|All single family homes within 1/2 mile of the 101 Highway are part of the Urbanized 101 Priority Development Area and may be subject to Eminent Domain seizure for redevelopment under SB-1|
Marin residents who fought tooth and nail against approval of Plan Bay Area have identified a new bete noire: proposed state legislation that would replace redevelopment agencies with "Sustainable Communities Investment Authorities."
"If you thought Plan Bay Area was bad, Senate Bill 1 is much more extreme," said Richard Hall, who led the fight to prevent his Civic Center neighborhood in San Rafael from participating in the Plan Bay Area scheme to reduce greenhouse gases by encouraging the building of denser housing close to transportation corridors.
In a recent column published on the Patch website, Hall wrote, "Senate Bill 1, if enacted, could send us back to Dickensian London — dark days where those with lower incomes were relegated to living in crowded conditions in inner city high rises."
Steve Shea, a policy consultant for Steinberg, said, "I read that article. It was humorous. I couldn't tell if it was tongue in cheek. The alarmist tone does not accurately reflect what is in the bill and what the bill would do."
Other local Plan Bay Area antagonists, however, share Hall's foreboding.
Peter Singleton of Larkspur, who co-founded Bay Area Citizens to oppose Plan Bay Area, said, "It's a really chilling, frightening piece of legislation. It has all the deficiencies of redevelopment agencies."
Susan Kirsch of Mill Valley, a co-founder of Citizen Marin, said, "SB 1 takes the inefficiencies of the dissolved redevelopment agencies and opens the doors to make the situation worse."
SB 1 would define blight in a new way: as inefficient land use patterns that result in increased greenhouse gas emissions, air pollution, energy consumption, reduced farmland, habitat destruction and a lack of affordable housing.
Shea said, "The bill is attempting to build on the body of community redevelopment law. The redevelopment agencies have been eliminated but the community redevelopment law still exists."
SB 1 would harness the old financing model employed by redevelopment agencies to help finance the infrastructure needed for infill development and affordable housing. This model, often referred to as tax increment financing, involves the issuance of debt, usually in the form of bonds, to pay for new development. Increased property values result from the new development, which generates additional property tax revenue, and this incremental property tax revenue is then used to repay the initial debt.
The authority boards would be appointed by the city, county or special district that creates the Sustainable Communities Investment area. Hall sees this as an ominous trend.

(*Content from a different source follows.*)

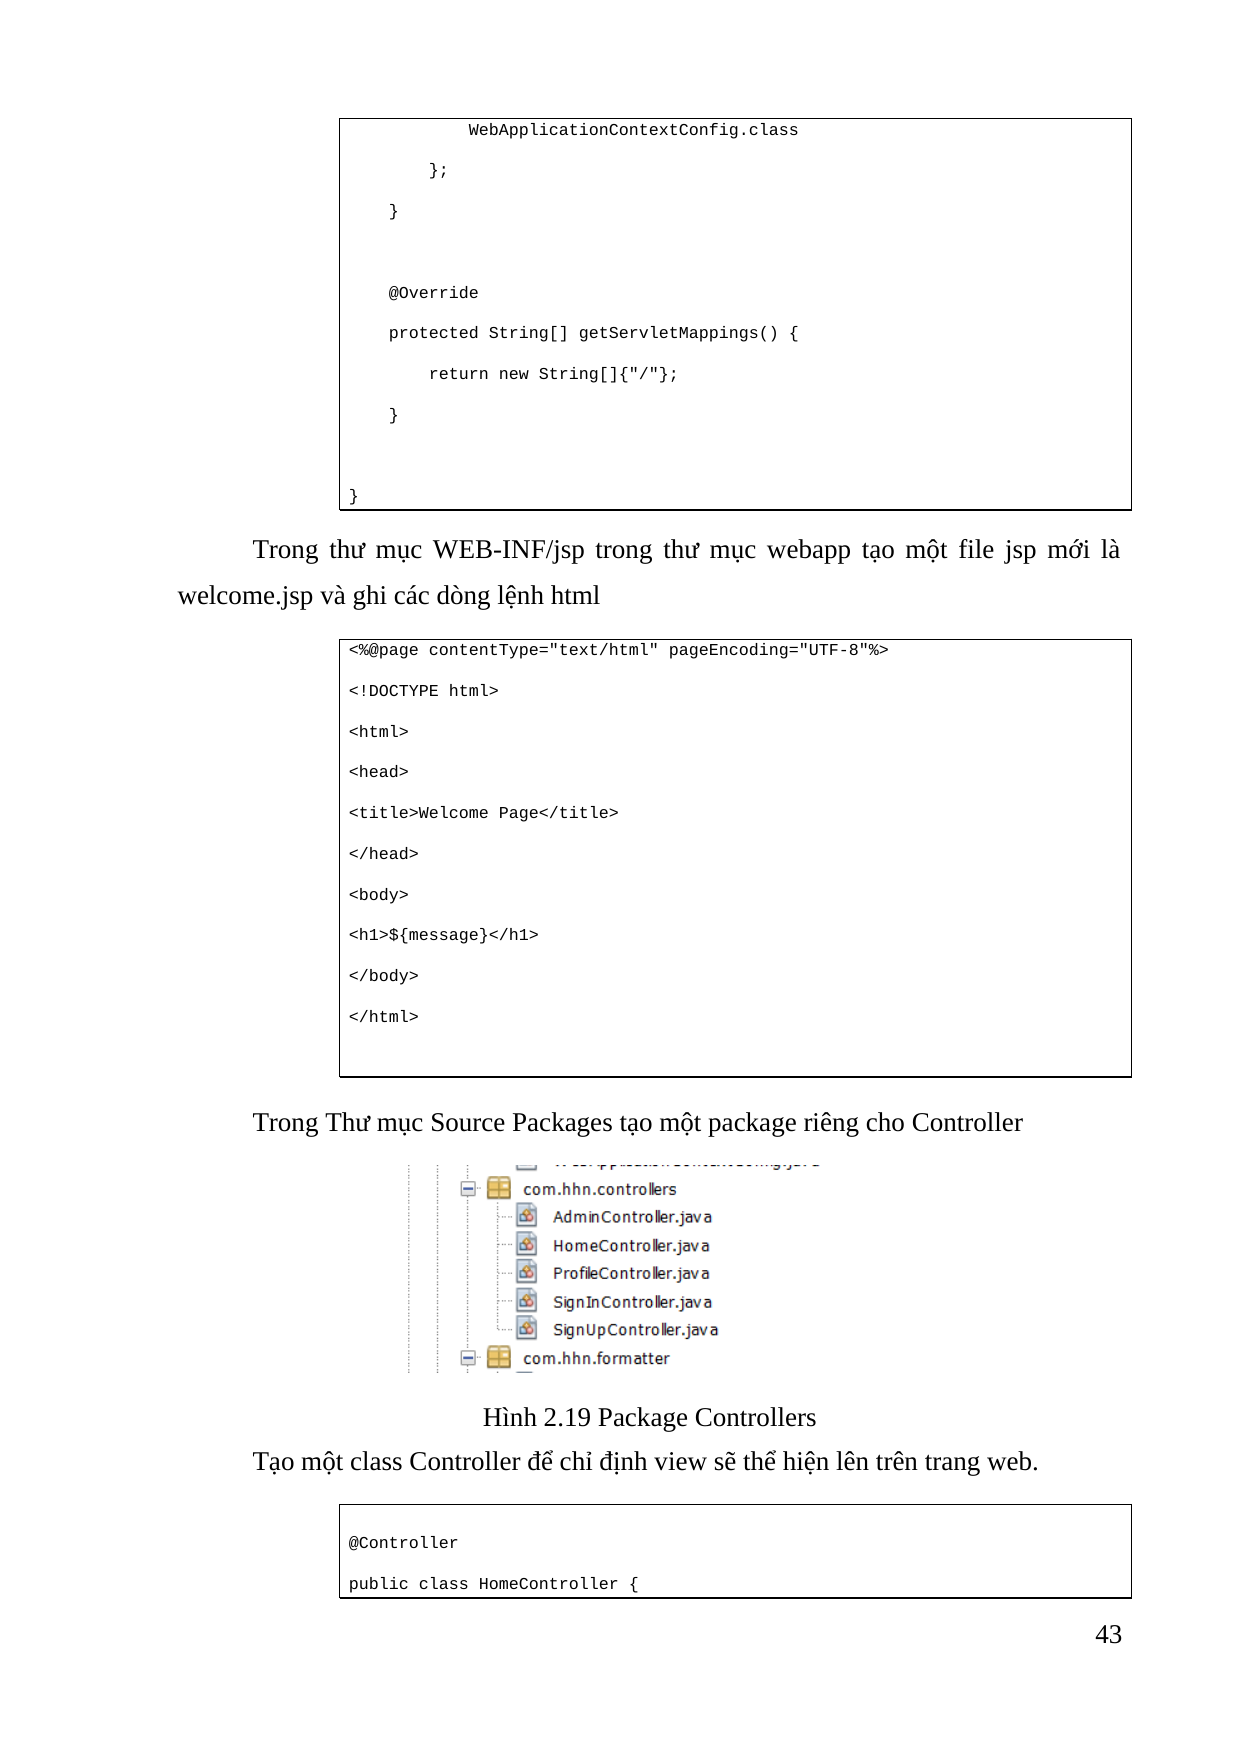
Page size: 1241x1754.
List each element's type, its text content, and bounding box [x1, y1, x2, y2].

"Unelected bodies are starting to control development, overriding local control," Hall said. "Cities and counties no longer have the ability to manage their own destiny."

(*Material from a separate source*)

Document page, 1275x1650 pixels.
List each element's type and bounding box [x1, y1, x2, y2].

But Rhys Williams, a spokesman for Steinberg, said, "The authorities will be managed by independent, citizen governing boards and will be required to comply with all state ethics and open government laws. No tax revenues would be diverted from the schools and the state general fund would be protected."
Like the old redevelopment agencies, the new authorities would have the power of eminent domain. And critics of the bill say under SB 1 the new authorities' eminent domain powers would be even greater. That is because the authorities would be allowed to rely on a legislative determination of blight and would not be required to conduct a survey of blight within the project area.

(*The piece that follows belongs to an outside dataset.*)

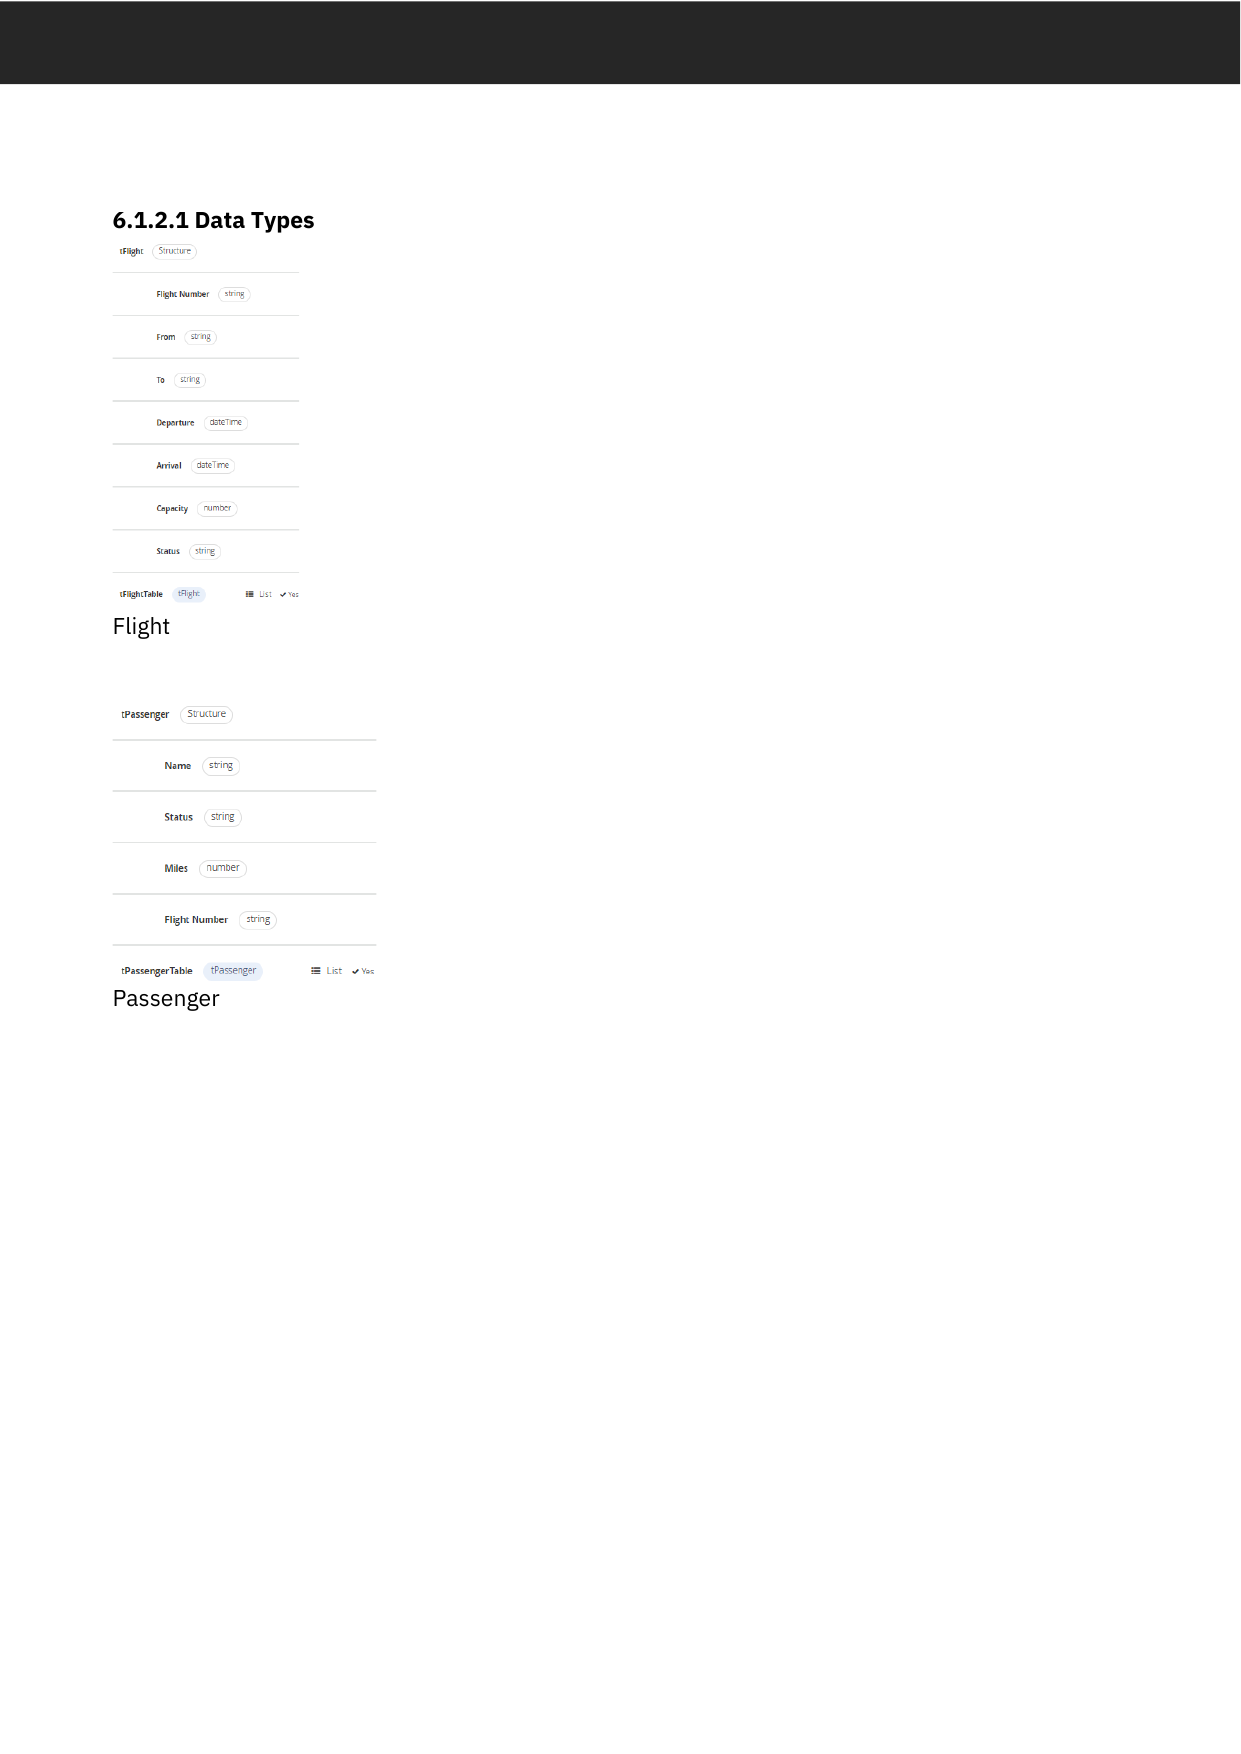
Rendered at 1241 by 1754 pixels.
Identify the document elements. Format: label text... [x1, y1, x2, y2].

Shea, however, said that notwithstanding some of the rhetoric over the past issue of eminent domain, "There is not a lot of evidence it was abused on any widespread basis or even used very often.
"There are a lot of legal restrictions developed in case law that require a legitimate public use for any takings," Shea said. "So people can't necessarily come in and clear out residences and put in high-rise tenements as has been suggested."
One more vote by the state Senate is required before the bill can be sent to Gov. Brown for his signature. It is unclear, however, whether Brown will sign it.